Schlozman's testimony before the Judiciary Committee would have made his big daddy Alberto proud. Schlozie dodged and twisted, asserting that filing the indictments just before Election Day was proper, notwithstanding Justice Department guidelines strongly discouraging such action. Schlozie's superiors must have thought he was doing a heckuva job -- he admitted once pounding his chest about the number of conservative Republican lawyers he had hired as head of the Civil Rights Division. Schlozie, by the way, is the very same guy who, while director of the division, overruled Justice staff and backed the unconstitutional Georgia voter ID law. He also refused to pursue a challenge to a Minnesota ID law that threatened to disenfranchise some Native American voters. Maybe you've detected a pattern here.
Unfortunately most Americans didn't hear or see much about all this and Schlozie's testimony. It wasn't a big story. Just more dribble having something to do with that US Attorneys thing. The story didn't make the front pages of the New York Times, the LA Times or the Washington Post. However, it did land on the front page of the Kansas City Star, which happens to be based in the very same town to which Schlozie was dispatched by the powers-that-be. To be fair, the McClatchy-owned Star has done a solid job on the story and the other aforementioned papers have done some good reporting as well. So have a number of blogs, among them TPM Muckraker. But in general, the use by the administration of phony voter fraud allegations to influence elections hasn't received the attention it deserves. This should be a very big deal -- it's hard to imagine a more fundamental perversion of justice and our democratic system.

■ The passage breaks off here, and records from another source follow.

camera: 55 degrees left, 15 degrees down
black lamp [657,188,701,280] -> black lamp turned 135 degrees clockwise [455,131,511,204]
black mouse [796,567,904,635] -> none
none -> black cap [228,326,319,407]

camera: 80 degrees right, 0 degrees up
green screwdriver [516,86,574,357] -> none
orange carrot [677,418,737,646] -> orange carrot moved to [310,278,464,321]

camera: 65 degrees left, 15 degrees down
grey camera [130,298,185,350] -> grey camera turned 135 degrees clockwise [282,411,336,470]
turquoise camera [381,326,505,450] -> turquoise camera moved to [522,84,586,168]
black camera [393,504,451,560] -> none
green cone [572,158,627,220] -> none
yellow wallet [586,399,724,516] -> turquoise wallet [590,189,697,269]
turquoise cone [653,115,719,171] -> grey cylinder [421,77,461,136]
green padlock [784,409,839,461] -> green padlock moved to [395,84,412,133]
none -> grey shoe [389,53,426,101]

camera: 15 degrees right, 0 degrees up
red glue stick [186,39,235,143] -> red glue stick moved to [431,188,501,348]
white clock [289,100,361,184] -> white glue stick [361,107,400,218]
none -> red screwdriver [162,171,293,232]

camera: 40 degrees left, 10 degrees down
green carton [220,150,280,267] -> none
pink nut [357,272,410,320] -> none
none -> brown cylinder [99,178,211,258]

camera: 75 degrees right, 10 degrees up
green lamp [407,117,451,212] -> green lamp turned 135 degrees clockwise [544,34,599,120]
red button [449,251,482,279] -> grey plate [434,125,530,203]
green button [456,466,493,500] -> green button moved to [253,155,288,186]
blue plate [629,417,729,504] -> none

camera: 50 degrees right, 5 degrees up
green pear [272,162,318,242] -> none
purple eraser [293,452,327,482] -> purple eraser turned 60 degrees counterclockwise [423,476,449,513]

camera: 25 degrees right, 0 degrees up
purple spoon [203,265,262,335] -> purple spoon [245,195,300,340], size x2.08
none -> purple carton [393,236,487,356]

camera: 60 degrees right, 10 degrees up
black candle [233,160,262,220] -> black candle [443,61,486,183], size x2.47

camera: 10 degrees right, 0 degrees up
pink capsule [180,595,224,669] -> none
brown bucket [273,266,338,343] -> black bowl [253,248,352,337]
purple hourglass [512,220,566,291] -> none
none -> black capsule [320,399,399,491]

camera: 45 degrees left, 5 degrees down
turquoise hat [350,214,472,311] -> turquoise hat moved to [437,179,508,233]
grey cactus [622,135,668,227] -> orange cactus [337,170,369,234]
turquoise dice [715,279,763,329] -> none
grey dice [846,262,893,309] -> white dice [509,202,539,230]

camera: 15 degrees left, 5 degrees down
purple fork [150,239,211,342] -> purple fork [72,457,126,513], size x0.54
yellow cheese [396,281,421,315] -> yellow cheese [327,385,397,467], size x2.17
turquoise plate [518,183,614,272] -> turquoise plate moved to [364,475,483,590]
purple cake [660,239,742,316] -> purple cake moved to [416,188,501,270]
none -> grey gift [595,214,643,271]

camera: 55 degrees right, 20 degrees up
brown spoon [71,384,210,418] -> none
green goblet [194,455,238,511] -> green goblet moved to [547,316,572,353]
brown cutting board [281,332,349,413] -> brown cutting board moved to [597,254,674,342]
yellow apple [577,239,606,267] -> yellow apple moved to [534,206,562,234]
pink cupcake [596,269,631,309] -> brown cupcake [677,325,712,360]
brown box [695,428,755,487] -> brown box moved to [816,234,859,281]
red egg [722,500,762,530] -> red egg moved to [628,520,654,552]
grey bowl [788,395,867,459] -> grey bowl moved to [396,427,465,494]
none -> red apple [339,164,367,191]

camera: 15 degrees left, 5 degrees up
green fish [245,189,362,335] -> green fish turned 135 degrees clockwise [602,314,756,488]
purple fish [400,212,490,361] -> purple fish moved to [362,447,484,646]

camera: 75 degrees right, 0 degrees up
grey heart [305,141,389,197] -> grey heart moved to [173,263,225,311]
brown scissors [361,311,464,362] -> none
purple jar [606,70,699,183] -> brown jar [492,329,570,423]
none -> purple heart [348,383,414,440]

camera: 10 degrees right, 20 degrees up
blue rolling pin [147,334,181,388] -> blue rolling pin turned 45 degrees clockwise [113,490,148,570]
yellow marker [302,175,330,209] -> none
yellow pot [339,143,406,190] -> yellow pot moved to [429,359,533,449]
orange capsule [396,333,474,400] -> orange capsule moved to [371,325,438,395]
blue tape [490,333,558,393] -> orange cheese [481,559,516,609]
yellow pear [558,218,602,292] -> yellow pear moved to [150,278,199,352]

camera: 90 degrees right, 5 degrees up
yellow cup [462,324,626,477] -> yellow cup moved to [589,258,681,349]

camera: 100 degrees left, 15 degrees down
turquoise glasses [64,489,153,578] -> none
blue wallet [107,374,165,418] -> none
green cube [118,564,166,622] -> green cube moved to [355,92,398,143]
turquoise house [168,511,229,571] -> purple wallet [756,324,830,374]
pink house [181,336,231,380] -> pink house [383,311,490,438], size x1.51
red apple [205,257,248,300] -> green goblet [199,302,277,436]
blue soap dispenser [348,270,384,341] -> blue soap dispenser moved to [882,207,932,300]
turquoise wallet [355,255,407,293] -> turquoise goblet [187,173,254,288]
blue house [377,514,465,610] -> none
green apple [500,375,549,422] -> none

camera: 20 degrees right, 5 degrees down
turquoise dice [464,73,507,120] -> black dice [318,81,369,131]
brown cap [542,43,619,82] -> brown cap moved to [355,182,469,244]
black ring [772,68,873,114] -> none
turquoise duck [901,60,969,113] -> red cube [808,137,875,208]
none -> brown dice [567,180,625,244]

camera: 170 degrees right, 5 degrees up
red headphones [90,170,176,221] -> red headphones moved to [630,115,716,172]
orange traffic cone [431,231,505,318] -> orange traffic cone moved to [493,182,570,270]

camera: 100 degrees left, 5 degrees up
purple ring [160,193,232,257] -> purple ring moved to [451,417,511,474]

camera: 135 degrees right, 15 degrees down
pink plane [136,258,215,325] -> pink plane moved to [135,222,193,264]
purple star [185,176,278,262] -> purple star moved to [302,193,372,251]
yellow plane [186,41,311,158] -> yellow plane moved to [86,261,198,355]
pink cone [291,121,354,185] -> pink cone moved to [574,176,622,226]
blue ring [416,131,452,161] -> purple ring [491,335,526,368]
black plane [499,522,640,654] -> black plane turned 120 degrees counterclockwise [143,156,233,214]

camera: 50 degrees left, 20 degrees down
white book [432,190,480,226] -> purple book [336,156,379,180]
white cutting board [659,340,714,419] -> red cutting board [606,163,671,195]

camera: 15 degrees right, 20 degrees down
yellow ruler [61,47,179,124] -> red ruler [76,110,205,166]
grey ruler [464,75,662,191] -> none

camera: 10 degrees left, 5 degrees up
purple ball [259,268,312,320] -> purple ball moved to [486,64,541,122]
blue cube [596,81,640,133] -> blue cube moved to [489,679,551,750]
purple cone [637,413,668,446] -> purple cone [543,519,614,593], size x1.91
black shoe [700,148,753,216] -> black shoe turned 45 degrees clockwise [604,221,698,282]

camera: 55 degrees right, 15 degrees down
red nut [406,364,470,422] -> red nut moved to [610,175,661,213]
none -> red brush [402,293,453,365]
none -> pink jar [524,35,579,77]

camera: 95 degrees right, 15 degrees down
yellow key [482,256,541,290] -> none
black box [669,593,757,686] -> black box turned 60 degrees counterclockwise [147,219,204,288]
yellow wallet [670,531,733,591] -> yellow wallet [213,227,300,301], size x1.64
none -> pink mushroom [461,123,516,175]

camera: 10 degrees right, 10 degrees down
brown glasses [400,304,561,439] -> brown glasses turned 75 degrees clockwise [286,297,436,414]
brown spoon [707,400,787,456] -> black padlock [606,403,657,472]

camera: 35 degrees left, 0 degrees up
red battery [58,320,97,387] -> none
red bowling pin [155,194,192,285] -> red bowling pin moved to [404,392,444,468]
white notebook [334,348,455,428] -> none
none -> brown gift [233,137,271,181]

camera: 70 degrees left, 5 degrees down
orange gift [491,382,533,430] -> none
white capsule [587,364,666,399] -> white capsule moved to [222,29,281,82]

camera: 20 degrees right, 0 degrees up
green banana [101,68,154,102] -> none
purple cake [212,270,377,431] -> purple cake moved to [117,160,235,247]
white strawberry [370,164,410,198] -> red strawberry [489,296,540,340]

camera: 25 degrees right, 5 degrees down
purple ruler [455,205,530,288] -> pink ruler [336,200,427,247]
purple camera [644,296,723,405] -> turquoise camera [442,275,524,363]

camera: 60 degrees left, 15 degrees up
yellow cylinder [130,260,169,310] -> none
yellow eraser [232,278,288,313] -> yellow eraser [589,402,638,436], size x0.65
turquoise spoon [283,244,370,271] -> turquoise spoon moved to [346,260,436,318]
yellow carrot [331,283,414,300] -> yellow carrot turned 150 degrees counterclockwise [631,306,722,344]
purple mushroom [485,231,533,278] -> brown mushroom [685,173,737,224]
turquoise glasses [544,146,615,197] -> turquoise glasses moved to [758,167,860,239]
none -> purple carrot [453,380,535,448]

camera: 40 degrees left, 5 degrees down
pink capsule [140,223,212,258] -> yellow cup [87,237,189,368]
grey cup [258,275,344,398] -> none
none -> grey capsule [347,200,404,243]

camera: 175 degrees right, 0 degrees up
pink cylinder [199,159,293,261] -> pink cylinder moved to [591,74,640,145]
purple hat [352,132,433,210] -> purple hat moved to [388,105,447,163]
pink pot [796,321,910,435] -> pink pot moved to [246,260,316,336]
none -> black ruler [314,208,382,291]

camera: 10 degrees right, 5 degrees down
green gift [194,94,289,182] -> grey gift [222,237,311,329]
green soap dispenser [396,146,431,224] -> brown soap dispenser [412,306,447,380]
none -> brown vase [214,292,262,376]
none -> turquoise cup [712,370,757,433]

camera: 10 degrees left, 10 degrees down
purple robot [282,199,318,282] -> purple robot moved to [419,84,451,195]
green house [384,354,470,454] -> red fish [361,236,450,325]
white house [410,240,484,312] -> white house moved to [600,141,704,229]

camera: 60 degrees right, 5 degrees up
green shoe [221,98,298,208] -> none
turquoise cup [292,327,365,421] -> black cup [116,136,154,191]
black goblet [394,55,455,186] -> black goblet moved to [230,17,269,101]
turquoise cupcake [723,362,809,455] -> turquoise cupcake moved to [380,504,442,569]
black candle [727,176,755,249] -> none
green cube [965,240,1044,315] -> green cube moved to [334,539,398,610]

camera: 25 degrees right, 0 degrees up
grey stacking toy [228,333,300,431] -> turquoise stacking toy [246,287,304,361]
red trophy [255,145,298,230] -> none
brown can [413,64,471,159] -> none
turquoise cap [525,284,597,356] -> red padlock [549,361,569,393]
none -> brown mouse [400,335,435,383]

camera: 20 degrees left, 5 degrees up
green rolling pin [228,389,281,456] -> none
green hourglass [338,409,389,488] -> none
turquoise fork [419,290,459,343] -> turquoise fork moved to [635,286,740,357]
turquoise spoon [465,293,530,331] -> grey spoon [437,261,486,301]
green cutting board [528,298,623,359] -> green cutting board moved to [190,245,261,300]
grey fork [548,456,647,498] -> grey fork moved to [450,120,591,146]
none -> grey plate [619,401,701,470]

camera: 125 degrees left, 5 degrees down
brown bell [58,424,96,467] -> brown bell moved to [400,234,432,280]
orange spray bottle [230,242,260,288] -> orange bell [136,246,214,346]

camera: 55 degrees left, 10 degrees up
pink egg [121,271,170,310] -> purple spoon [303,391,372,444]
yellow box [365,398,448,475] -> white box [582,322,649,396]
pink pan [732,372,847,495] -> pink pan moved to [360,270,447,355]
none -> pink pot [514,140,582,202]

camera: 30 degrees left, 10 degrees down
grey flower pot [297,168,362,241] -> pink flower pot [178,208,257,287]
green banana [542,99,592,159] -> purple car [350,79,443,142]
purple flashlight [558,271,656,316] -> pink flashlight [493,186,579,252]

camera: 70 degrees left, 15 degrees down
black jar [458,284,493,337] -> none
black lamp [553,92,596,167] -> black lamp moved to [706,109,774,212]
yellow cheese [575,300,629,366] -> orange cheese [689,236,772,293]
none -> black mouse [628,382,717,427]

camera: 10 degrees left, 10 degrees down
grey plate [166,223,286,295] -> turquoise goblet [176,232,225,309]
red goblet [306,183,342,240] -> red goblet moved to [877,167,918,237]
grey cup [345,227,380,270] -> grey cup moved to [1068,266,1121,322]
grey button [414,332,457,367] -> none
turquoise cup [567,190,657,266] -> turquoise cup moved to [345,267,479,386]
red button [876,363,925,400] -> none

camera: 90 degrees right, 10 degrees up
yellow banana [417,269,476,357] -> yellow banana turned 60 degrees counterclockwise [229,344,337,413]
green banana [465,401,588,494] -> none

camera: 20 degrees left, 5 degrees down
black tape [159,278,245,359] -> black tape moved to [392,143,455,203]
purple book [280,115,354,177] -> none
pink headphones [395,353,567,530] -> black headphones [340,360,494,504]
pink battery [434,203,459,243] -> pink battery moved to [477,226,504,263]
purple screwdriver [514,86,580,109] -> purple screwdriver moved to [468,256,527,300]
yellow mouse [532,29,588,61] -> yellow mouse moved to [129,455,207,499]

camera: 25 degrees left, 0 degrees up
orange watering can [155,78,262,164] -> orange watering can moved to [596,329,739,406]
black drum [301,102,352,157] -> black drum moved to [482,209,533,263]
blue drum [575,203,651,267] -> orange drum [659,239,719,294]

As early as next week the Senate may vote on a motion to conduct a vote of no confidence on Alberto Gonzalez. If it fails, undoubtedly many in the media will dutifully follow the Republican line and treat it as end-of-story. But it shouldn't be. The vote is merely a side-show. Bloggers rightly give themselves a pat on the back for pushing some important stories to the fore over the inertia of the MSM. Now is the time to do it again, to raise some hell and keep pushing Leahy, Conyers, Waxman, et al to keep investigating all the way to Rove and the White House.